● **List of tasks**:
1. From the shell dweller thread, return the passage that begins at the words "I have been" and stops after the words "72 gallon maximum.".
2. List every distinct username that posts in the shell dweller thread.
3. Say whether each statement agrees with the shell dweller thread, and back each yes or no with the deciding words quoted from it: (a) triscuit says multies and brevis can share a tank that is at least 3 feet long; (b) des's local fish store sells brevis; (c) mobafrontlover says tank height matters for these fish.

● **Article**:
START

# Lamprologus Multifasciatus or Lamprologus Brevis?



## des (Mar 30, 2011)

*What is your shell dweller pet of choice?*​
Lamprologus Multifasciatus1770.83%Lamprologus Brevis625.00%Other14.17%


----------



## des (Mar 30, 2011)

I have been fascinated with shell dwellers. I'm starting my homework before deciding if I want to setup a new tank for them. I want to find out from everyone what there is to say about these two types. Advantages and disadvantages. Perhaps there's another species that you would recommend over these two.

Just so you are aware, I currently have 1m/2f brevis that are sharing a tank with mixed cichlids. Unfortunately, my lfs do not sell brevis but have lots of multifasciatus. So you can see my dilemma. Could they strive together in the same tank? Assuming the minimum tank size 35 gallon to 72 gallon maximum.


----------



## triscuit (May 6, 2005)

Multies are my favorite for personality and breeding behavior. In a large enough tank (at least 3 feet long) you can keep multies and brevis together.


----------



## mobafrontlover (May 1, 2011)

I like the brevis for its colors I have both and for now my brevis are my favorite. But I have hurd great stories about multis. But im trying to find a male have 6 females 

I agree with triscuit as long as its 3 ft you should be fine :thumb: but remember they stay on the bottom so height is not a factor


----------



## Anthraxx8500 (Feb 11, 2011)

multies r cool for colony behavior but *** found ocellatus have more spunk in general. 
just my two cents


----------

END

● **Recorded data**:
START

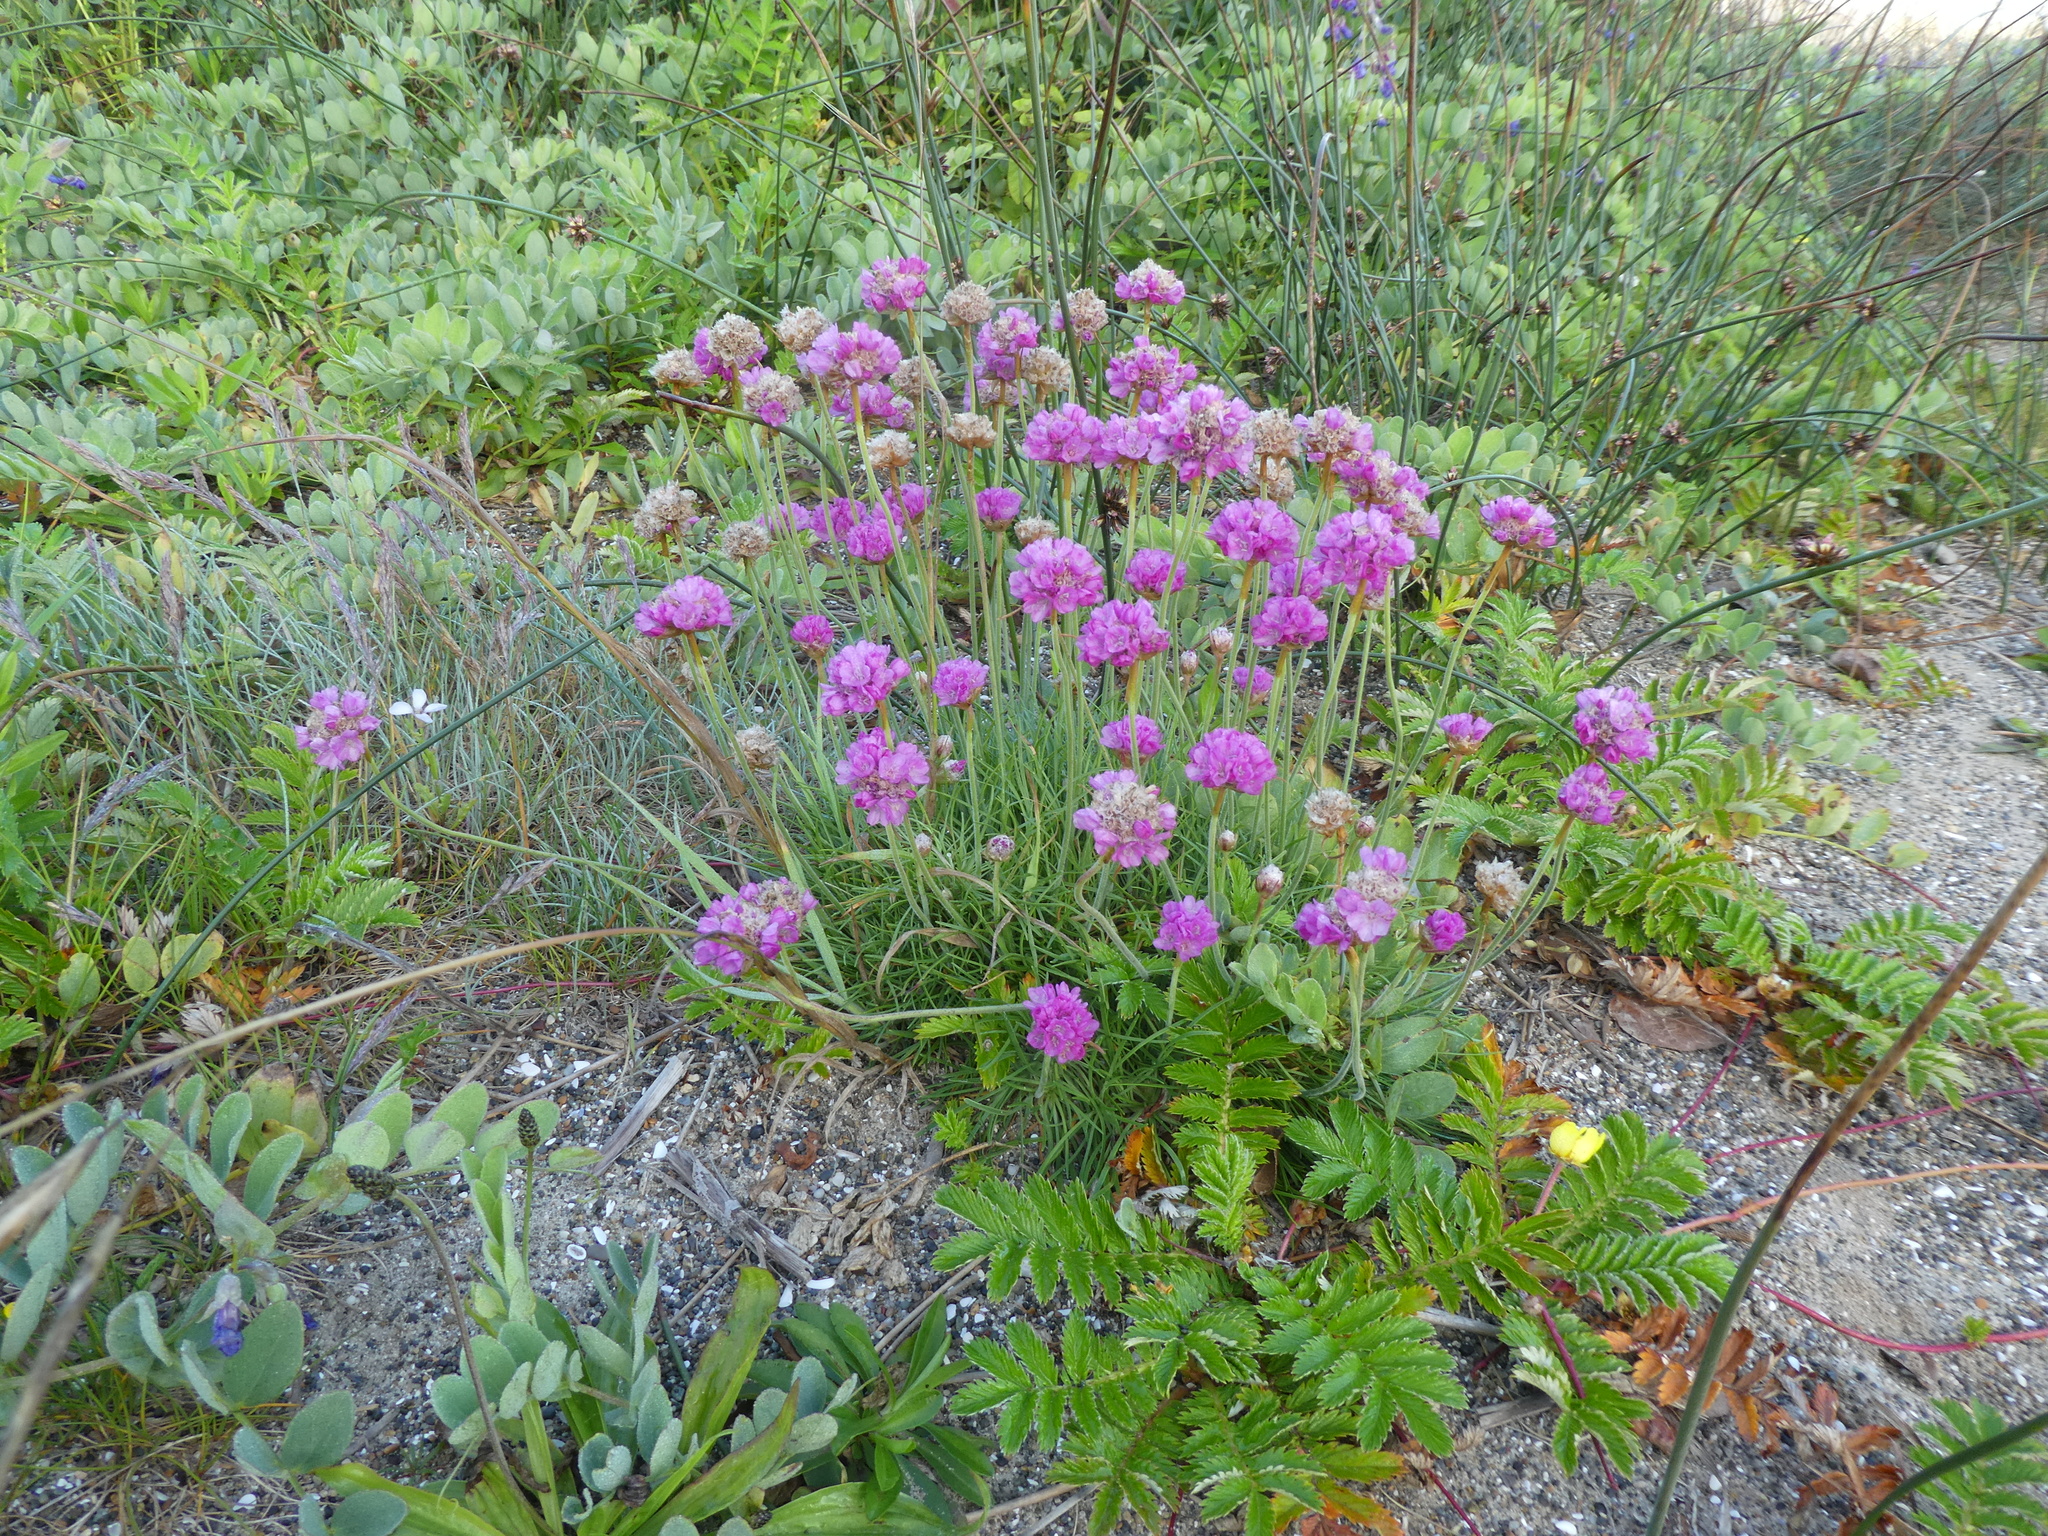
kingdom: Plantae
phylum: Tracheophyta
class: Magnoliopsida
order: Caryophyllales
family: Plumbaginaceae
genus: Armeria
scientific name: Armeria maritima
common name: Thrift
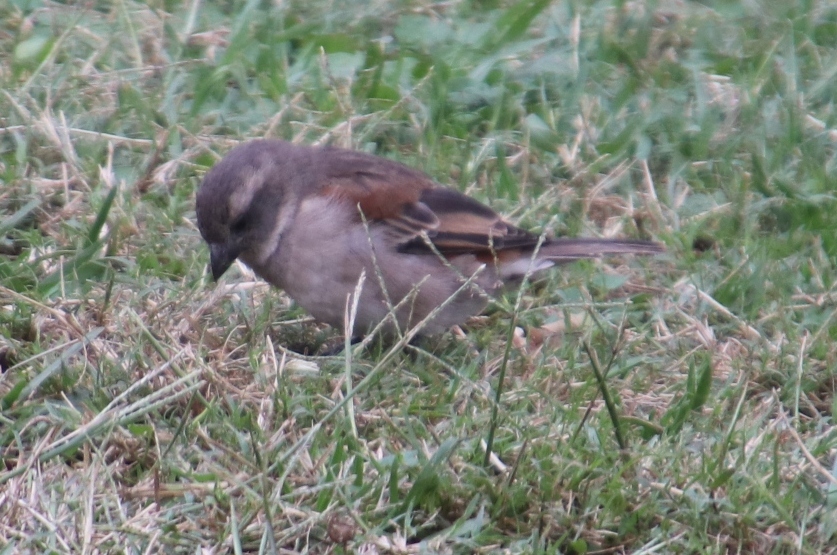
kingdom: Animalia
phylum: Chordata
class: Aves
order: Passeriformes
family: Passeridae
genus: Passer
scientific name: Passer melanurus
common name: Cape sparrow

END
START

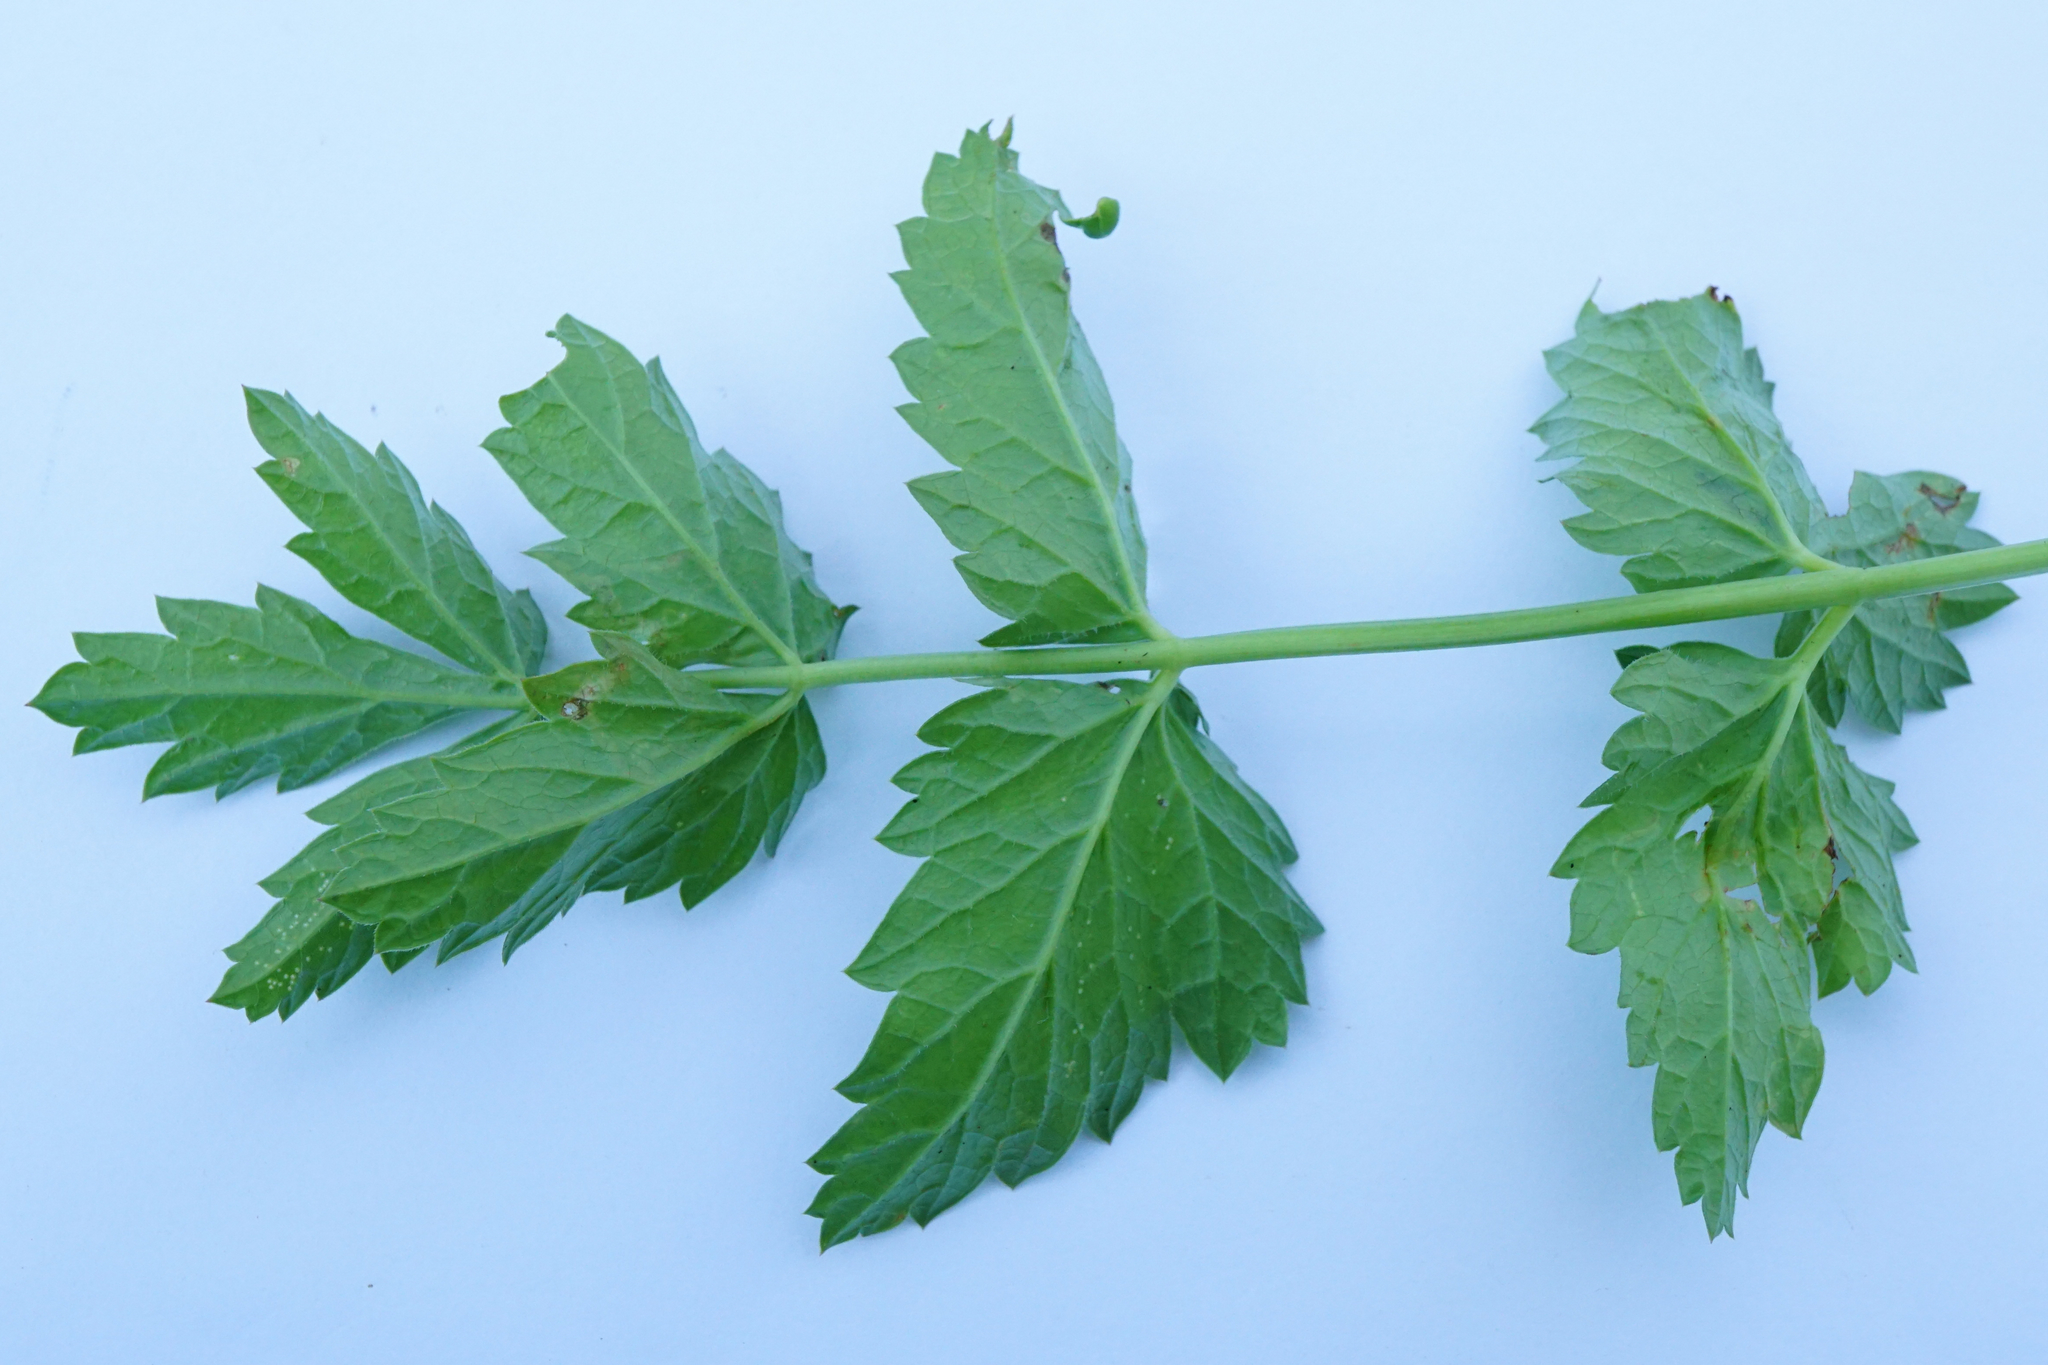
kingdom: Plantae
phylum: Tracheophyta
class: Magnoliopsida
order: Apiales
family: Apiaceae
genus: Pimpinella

END
START

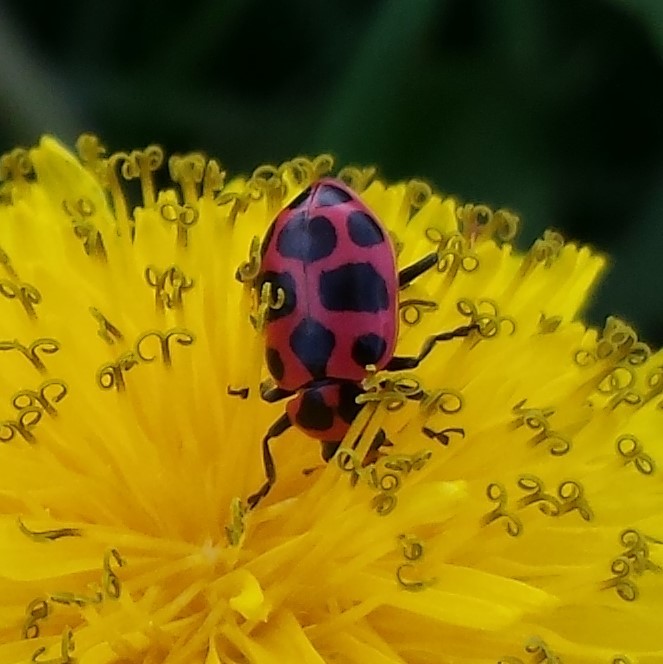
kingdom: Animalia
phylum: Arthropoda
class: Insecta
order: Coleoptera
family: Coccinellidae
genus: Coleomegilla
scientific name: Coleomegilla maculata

END

● **Results of the tasks**:
1.
I have been fascinated with shell dwellers. I'm starting my homework before deciding if I want to setup a new tank for them. I want to find out from everyone what there is to say about these two types. Advantages and disadvantages. Perhaps there's another species that you would recommend over these two.

Just so you are aware, I currently have 1m/2f brevis that are sharing a tank with mixed cichlids. Unfortunately, my lfs do not sell brevis but have lots of multifasciatus. So you can see my dilemma. Could they strive together in the same tank? Assuming the minimum tank size 35 gallon to 72 gallon maximum.

2. des, triscuit, mobafrontlover, Anthraxx8500

3.
(a) Yes: "In a large enough tank (at least 3 feet long) you can keep multies and brevis together."
(b) No: "Unfortunately, my lfs do not sell brevis but have lots of multifasciatus."
(c) No: "remember they stay on the bottom so height is not a factor"